Create an Account - Increase your productivity, customize your experience, and engage in information you care about.
The City of Fredericksburg has removed the slave auction block on Friday, June 5, 2020. This is the significant step in living City Council’s directive to relocate the historic artifact, and to work to better tell a more complete history of Fredericksburg – specifically its storied African American history.
Where did this discussion begin? Councilor Charlie Frye raised the topic at the City Council meeting of August 22, 2017, immediately following the “Unite the Right” rally in Charlottesville, Virginia. His proposal was for City Council to consider removing the block at its meeting in late September. The City Council engaged the community through a public forum at James Monroe High School attended by approximately 100 people, and an online survey with approximately 600 participants, before voting to keep the block in place, but with added historical context. Councilor Frye was the only dissenting vote on the motion for the auction block to “stay.” After this vote, City Council asked the International Coalition of Sites of Conscience (ICSC) to assist in leading the next steps.
Hundreds of City residents participated in the ensuing year-long community collaboration process led by the ICSC and City leaders. These community conversations occurred in small group settings over the course of more than a dozen meetings. The middle phase of these meetings focused specifically on the slave auction block and whether or how it could be interpreted adequately in place. Residents did not reach consensus on specifics, but they did articulate a broad-based desire that truth and truth-telling be central to all aspects of the process moving forward. The ICSC Phase 3 Final Report was released on March 14, 2019 at a special meeting of Council. The ICSC did not recommend a specific course of action with respect to the auction block, but it did call on the community to maintain its commitment to truth-telling, the acknowledgement of individual “agency,” and “telling the whole story.”

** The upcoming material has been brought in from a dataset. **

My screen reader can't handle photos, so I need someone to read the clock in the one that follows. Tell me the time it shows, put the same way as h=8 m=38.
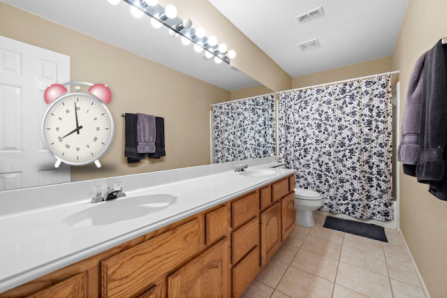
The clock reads h=7 m=59
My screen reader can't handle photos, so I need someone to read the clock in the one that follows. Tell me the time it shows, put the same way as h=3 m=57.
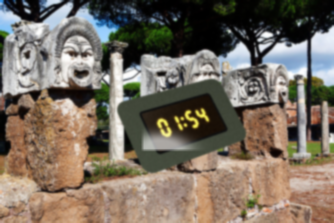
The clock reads h=1 m=54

Mr. Frye placed the proposal to remove the auction block back before City Council on June 11, 2019. This time, City Council voted 6 to 1 to approve the relocation. Council members directed the City Manager to return with an action plan in July.
The action plan approved by City Council on July 9, 2019 included an application for a certificate of appropriateness, an operations plan for the removal and cleaning of the block under the supervision of professional archaeologists, an operations plan for repair of the sidewalk after removal of the block, plans for the transport of the block, and a path forward for a loan of the block to the Fredericksburg Area Museum.

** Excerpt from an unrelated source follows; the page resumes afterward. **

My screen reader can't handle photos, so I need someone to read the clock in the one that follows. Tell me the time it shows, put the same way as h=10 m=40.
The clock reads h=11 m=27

City Council approved the final certificate of appropriateness and final loan agreement on November 12, 2019. The approval of the certificate of appropriateness was challenged in court, but the City prevailed. However, legal obstacles to removal were not cleared until April 1, 2020, nearly three weeks after Governor Northam’s Declaration of a State of Emergency due to Novel Coronavirus (Covid-19). City staff prepared a revised plan to safely remove the stone block once Phase 2 of the Governor’s reopening plan was set to begin.
Removal of this historic artifact has remained a priority. Crews began their work early in the morning to minimize pedestrian and vehicular conflicts later in the day. Stabilizing straps, weights, and mechanical equipment were used to lift the freed stone onto a custom-designed pallet intended to support the approximately 800-pound artifact. Dovetail Cultural Resource Group provided oversight of the removal operation.
The auction block had become a focus of local protesters over the past week, serving as a way stop along procession routes on multiple days of demonstrations. “Move the block!” became a chant of those protesting the death of George Floyd in Minnesota. The block was spray-painted with graffiti twice over the course of the days of protest.
“As the only minority on City Council, I felt the weight of the world on my shoulders,” Councilor Frye said. “The people of the City never walked away from the table, never stopped talking to each other. This was huge – and it felt great because I came from ancestors who were never heard.”
Fredericksburg Mayor Mary Katherine Greenlaw reflected on James Baldwin’s quote: “History, as nearly no one seems to know, is not merely something to be read. And it does not refer merely, or even principally, to the past. On the contrary, the great force of history comes from the fact that we carry it within us, we are unconsciously controlled by it in many ways, and history is literally present in all that we do.” “Truer words never spoken,” she concluded.